## Brief
Please reproduce the source text of every entry below word for word, leaving out the pictures.

-=-=-

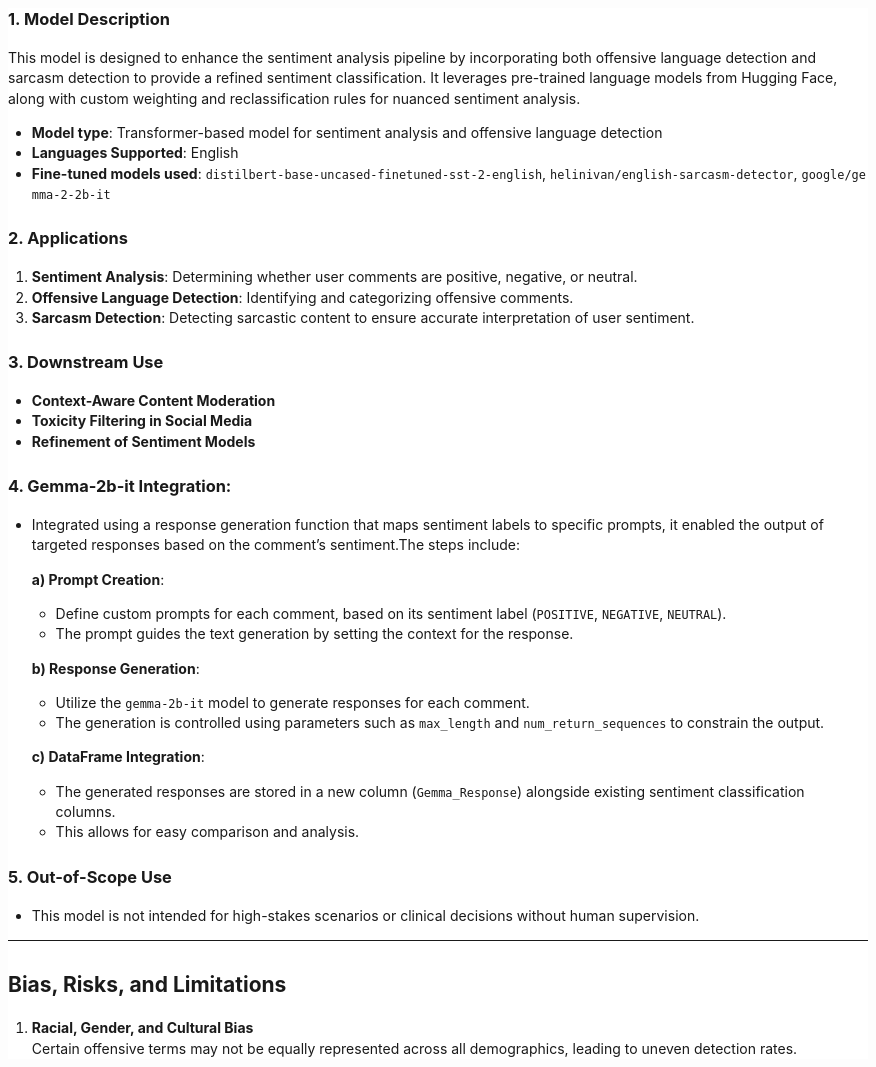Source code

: ### 1. Model Description
This model is designed to enhance the sentiment analysis pipeline by incorporating both offensive language detection and sarcasm detection to provide a refined sentiment classification. It leverages pre-trained language models from Hugging Face, along with custom weighting and reclassification rules for nuanced sentiment analysis.

- **Model type**: Transformer-based model for sentiment analysis and offensive language detection
- **Languages Supported**: English
- **Fine-tuned models used**: 
		`distilbert-base-uncased-finetuned-sst-2-english`, `helinivan/english-sarcasm-detector`, `google/gemma-2-2b-it`

### 2. Applications
1. **Sentiment Analysis**: Determining whether user comments are positive, negative, or neutral.
2. **Offensive Language Detection**: Identifying and categorizing offensive comments.
3. **Sarcasm Detection**: Detecting sarcastic content to ensure accurate interpretation of user sentiment.

### 3. Downstream Use
- **Context-Aware Content Moderation**
- **Toxicity Filtering in Social Media**
- **Refinement of Sentiment Models**

### 4. Gemma-2b-it Integration:

- Integrated using a response generation function that maps sentiment labels to specific prompts, it enabled the output of targeted responses based on the comment’s sentiment.The steps include:

	**a)  Prompt Creation**:
	- Define custom prompts for each comment, based on its sentiment label (`POSITIVE`, `NEGATIVE`, `NEUTRAL`).
	- The prompt guides the text generation by setting the context for the response.

	**b) Response Generation**:
	- Utilize the `gemma-2b-it` model to generate responses for each comment.
	- The generation is controlled using parameters such as `max_length` and `num_return_sequences` to constrain the output.

	**c) DataFrame Integration**:
	- The generated responses are stored in a new column (`Gemma_Response`) alongside existing sentiment classification columns.
	- This allows for easy comparison and analysis.


### 5. Out-of-Scope Use
- This model is not intended for high-stakes scenarios or clinical decisions without human supervision.

---

## Bias, Risks, and Limitations
1. **Racial, Gender, and Cultural Bias**  
   Certain offensive terms may not be equally represented across all demographics, leading to uneven detection rates.
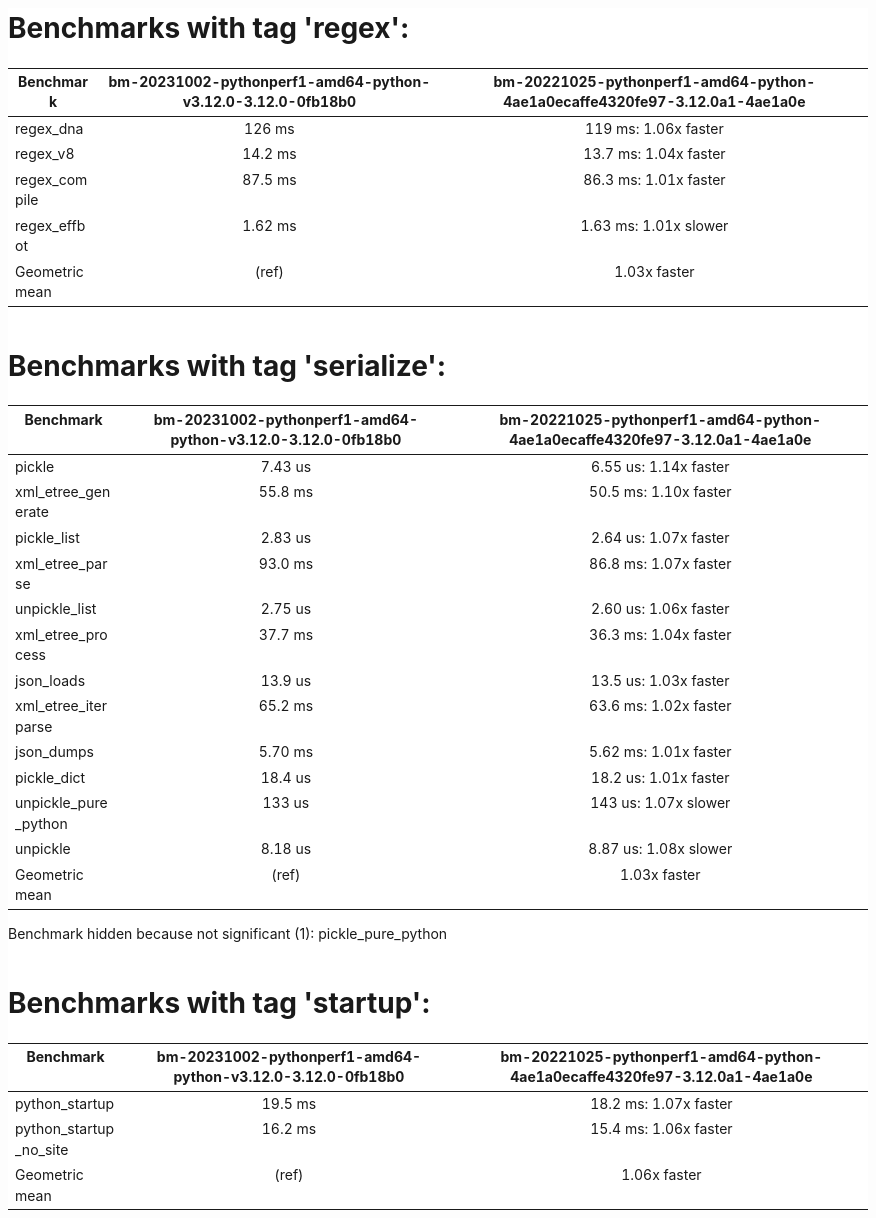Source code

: Benchmarks with tag 'regex':
============================

| Benchmark      | bm-20231002-pythonperf1-amd64-python-v3.12.0-3.12.0-0fb18b0 | bm-20221025-pythonperf1-amd64-python-4ae1a0ecaffe4320fe97-3.12.0a1-4ae1a0e |
|----------------|:-----------------------------------------------------------:|:--------------------------------------------------------------------------:|
| regex_dna      | 126 ms                                                      | 119 ms: 1.06x faster                                                       |
| regex_v8       | 14.2 ms                                                     | 13.7 ms: 1.04x faster                                                      |
| regex_compile  | 87.5 ms                                                     | 86.3 ms: 1.01x faster                                                      |
| regex_effbot   | 1.62 ms                                                     | 1.63 ms: 1.01x slower                                                      |
| Geometric mean | (ref)                                                       | 1.03x faster                                                               |

Benchmarks with tag 'serialize':
================================

| Benchmark            | bm-20231002-pythonperf1-amd64-python-v3.12.0-3.12.0-0fb18b0 | bm-20221025-pythonperf1-amd64-python-4ae1a0ecaffe4320fe97-3.12.0a1-4ae1a0e |
|----------------------|:-----------------------------------------------------------:|:--------------------------------------------------------------------------:|
| pickle               | 7.43 us                                                     | 6.55 us: 1.14x faster                                                      |
| xml_etree_generate   | 55.8 ms                                                     | 50.5 ms: 1.10x faster                                                      |
| pickle_list          | 2.83 us                                                     | 2.64 us: 1.07x faster                                                      |
| xml_etree_parse      | 93.0 ms                                                     | 86.8 ms: 1.07x faster                                                      |
| unpickle_list        | 2.75 us                                                     | 2.60 us: 1.06x faster                                                      |
| xml_etree_process    | 37.7 ms                                                     | 36.3 ms: 1.04x faster                                                      |
| json_loads           | 13.9 us                                                     | 13.5 us: 1.03x faster                                                      |
| xml_etree_iterparse  | 65.2 ms                                                     | 63.6 ms: 1.02x faster                                                      |
| json_dumps           | 5.70 ms                                                     | 5.62 ms: 1.01x faster                                                      |
| pickle_dict          | 18.4 us                                                     | 18.2 us: 1.01x faster                                                      |
| unpickle_pure_python | 133 us                                                      | 143 us: 1.07x slower                                                       |
| unpickle             | 8.18 us                                                     | 8.87 us: 1.08x slower                                                      |
| Geometric mean       | (ref)                                                       | 1.03x faster                                                               |

Benchmark hidden because not significant (1): pickle_pure_python

Benchmarks with tag 'startup':
==============================

| Benchmark              | bm-20231002-pythonperf1-amd64-python-v3.12.0-3.12.0-0fb18b0 | bm-20221025-pythonperf1-amd64-python-4ae1a0ecaffe4320fe97-3.12.0a1-4ae1a0e |
|------------------------|:-----------------------------------------------------------:|:--------------------------------------------------------------------------:|
| python_startup         | 19.5 ms                                                     | 18.2 ms: 1.07x faster                                                      |
| python_startup_no_site | 16.2 ms                                                     | 15.4 ms: 1.06x faster                                                      |
| Geometric mean         | (ref)                                                       | 1.06x faster                                                               |
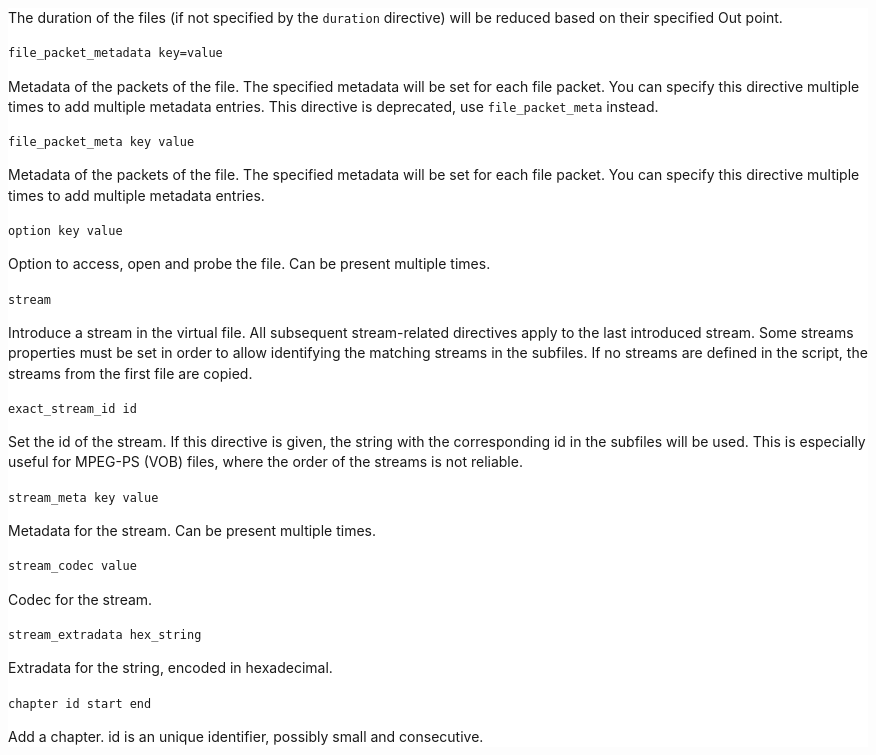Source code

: The duration of the files (if not specified by the `duration` directive) will
be reduced based on their specified Out point.

`file_packet_metadata key=value`

    

Metadata of the packets of the file. The specified metadata will be set for
each file packet. You can specify this directive multiple times to add
multiple metadata entries. This directive is deprecated, use
`file_packet_meta` instead.

`file_packet_meta key value`

    

Metadata of the packets of the file. The specified metadata will be set for
each file packet. You can specify this directive multiple times to add
multiple metadata entries.

`option key value`

    

Option to access, open and probe the file. Can be present multiple times.

`stream`

    

Introduce a stream in the virtual file. All subsequent stream-related
directives apply to the last introduced stream. Some streams properties must
be set in order to allow identifying the matching streams in the subfiles. If
no streams are defined in the script, the streams from the first file are
copied.

`exact_stream_id id`

    

Set the id of the stream. If this directive is given, the string with the
corresponding id in the subfiles will be used. This is especially useful for
MPEG-PS (VOB) files, where the order of the streams is not reliable.

`stream_meta key value`

    

Metadata for the stream. Can be present multiple times.

`stream_codec value`

    

Codec for the stream.

`stream_extradata hex_string`

    

Extradata for the string, encoded in hexadecimal.

`chapter id start end`

    

Add a chapter. id is an unique identifier, possibly small and consecutive.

-=-=-

## Task solution
Source code

: ### 1. Model Description
This model is designed to enhance the sentiment analysis pipeline by incorporating both offensive language detection and sarcasm detection to provide a refined sentiment classification. It leverages pre-trained language models from Hugging Face, along with custom weighting and reclassification rules for nuanced sentiment analysis.

- **Model type**: Transformer-based model for sentiment analysis and offensive language detection
- **Languages Supported**: English
- **Fine-tuned models used**: 
		`distilbert-base-uncased-finetuned-sst-2-english`, `helinivan/english-sarcasm-detector`, `google/gemma-2-2b-it`

### 2. Applications
1. **Sentiment Analysis**: Determining whether user comments are positive, negative, or neutral.
2. **Offensive Language Detection**: Identifying and categorizing offensive comments.
3. **Sarcasm Detection**: Detecting sarcastic content to ensure accurate interpretation of user sentiment.

### 3. Downstream Use
- **Context-Aware Content Moderation**
- **Toxicity Filtering in Social Media**
- **Refinement of Sentiment Models**

### 4. Gemma-2b-it Integration:

- Integrated using a response generation function that maps sentiment labels to specific prompts, it enabled the output of targeted responses based on the comment’s sentiment.The steps include:

	**a)  Prompt Creation**:
	- Define custom prompts for each comment, based on its sentiment label (`POSITIVE`, `NEGATIVE`, `NEUTRAL`).
	- The prompt guides the text generation by setting the context for the response.

	**b) Response Generation**:
	- Utilize the `gemma-2b-it` model to generate responses for each comment.
	- The generation is controlled using parameters such as `max_length` and `num_return_sequences` to constrain the output.

	**c) DataFrame Integration**:
	- The generated responses are stored in a new column (`Gemma_Response`) alongside existing sentiment classification columns.
	- This allows for easy comparison and analysis.


### 5. Out-of-Scope Use
- This model is not intended for high-stakes scenarios or clinical decisions without human supervision.

---

## Bias, Risks, and Limitations
1. **Racial, Gender, and Cultural Bias**  
   Certain offensive terms may not be equally represented across all demographics, leading to uneven detection rates.
Source code

: Benchmarks with tag 'regex':
============================

| Benchmark      | bm-20231002-pythonperf1-amd64-python-v3.12.0-3.12.0-0fb18b0 | bm-20221025-pythonperf1-amd64-python-4ae1a0ecaffe4320fe97-3.12.0a1-4ae1a0e |
|----------------|:-----------------------------------------------------------:|:--------------------------------------------------------------------------:|
| regex_dna      | 126 ms                                                      | 119 ms: 1.06x faster                                                       |
| regex_v8       | 14.2 ms                                                     | 13.7 ms: 1.04x faster                                                      |
| regex_compile  | 87.5 ms                                                     | 86.3 ms: 1.01x faster                                                      |
| regex_effbot   | 1.62 ms                                                     | 1.63 ms: 1.01x slower                                                      |
| Geometric mean | (ref)                                                       | 1.03x faster                                                               |

Benchmarks with tag 'serialize':
================================

| Benchmark            | bm-20231002-pythonperf1-amd64-python-v3.12.0-3.12.0-0fb18b0 | bm-20221025-pythonperf1-amd64-python-4ae1a0ecaffe4320fe97-3.12.0a1-4ae1a0e |
|----------------------|:-----------------------------------------------------------:|:--------------------------------------------------------------------------:|
| pickle               | 7.43 us                                                     | 6.55 us: 1.14x faster                                                      |
| xml_etree_generate   | 55.8 ms                                                     | 50.5 ms: 1.10x faster                                                      |
| pickle_list          | 2.83 us                                                     | 2.64 us: 1.07x faster                                                      |
| xml_etree_parse      | 93.0 ms                                                     | 86.8 ms: 1.07x faster                                                      |
| unpickle_list        | 2.75 us                                                     | 2.60 us: 1.06x faster                                                      |
| xml_etree_process    | 37.7 ms                                                     | 36.3 ms: 1.04x faster                                                      |
| json_loads           | 13.9 us                                                     | 13.5 us: 1.03x faster                                                      |
| xml_etree_iterparse  | 65.2 ms                                                     | 63.6 ms: 1.02x faster                                                      |
| json_dumps           | 5.70 ms                                                     | 5.62 ms: 1.01x faster                                                      |
| pickle_dict          | 18.4 us                                                     | 18.2 us: 1.01x faster                                                      |
| unpickle_pure_python | 133 us                                                      | 143 us: 1.07x slower                                                       |
| unpickle             | 8.18 us                                                     | 8.87 us: 1.08x slower                                                      |
| Geometric mean       | (ref)                                                       | 1.03x faster                                                               |

Benchmark hidden because not significant (1): pickle_pure_python

Benchmarks with tag 'startup':
==============================

| Benchmark              | bm-20231002-pythonperf1-amd64-python-v3.12.0-3.12.0-0fb18b0 | bm-20221025-pythonperf1-amd64-python-4ae1a0ecaffe4320fe97-3.12.0a1-4ae1a0e |
|------------------------|:-----------------------------------------------------------:|:--------------------------------------------------------------------------:|
| python_startup         | 19.5 ms                                                     | 18.2 ms: 1.07x faster                                                      |
| python_startup_no_site | 16.2 ms                                                     | 15.4 ms: 1.06x faster                                                      |
| Geometric mean         | (ref)                                                       | 1.06x faster                                                               |
Source code

: The duration of the files (if not specified by the `duration` directive) will
be reduced based on their specified Out point.

`file_packet_metadata key=value`

    

Metadata of the packets of the file. The specified metadata will be set for
each file packet. You can specify this directive multiple times to add
multiple metadata entries. This directive is deprecated, use
`file_packet_meta` instead.

`file_packet_meta key value`

    

Metadata of the packets of the file. The specified metadata will be set for
each file packet. You can specify this directive multiple times to add
multiple metadata entries.

`option key value`

    

Option to access, open and probe the file. Can be present multiple times.

`stream`

    

Introduce a stream in the virtual file. All subsequent stream-related
directives apply to the last introduced stream. Some streams properties must
be set in order to allow identifying the matching streams in the subfiles. If
no streams are defined in the script, the streams from the first file are
copied.

`exact_stream_id id`

    

Set the id of the stream. If this directive is given, the string with the
corresponding id in the subfiles will be used. This is especially useful for
MPEG-PS (VOB) files, where the order of the streams is not reliable.

`stream_meta key value`

    

Metadata for the stream. Can be present multiple times.

`stream_codec value`

    

Codec for the stream.

`stream_extradata hex_string`

    

Extradata for the string, encoded in hexadecimal.

`chapter id start end`

    

Add a chapter. id is an unique identifier, possibly small and consecutive.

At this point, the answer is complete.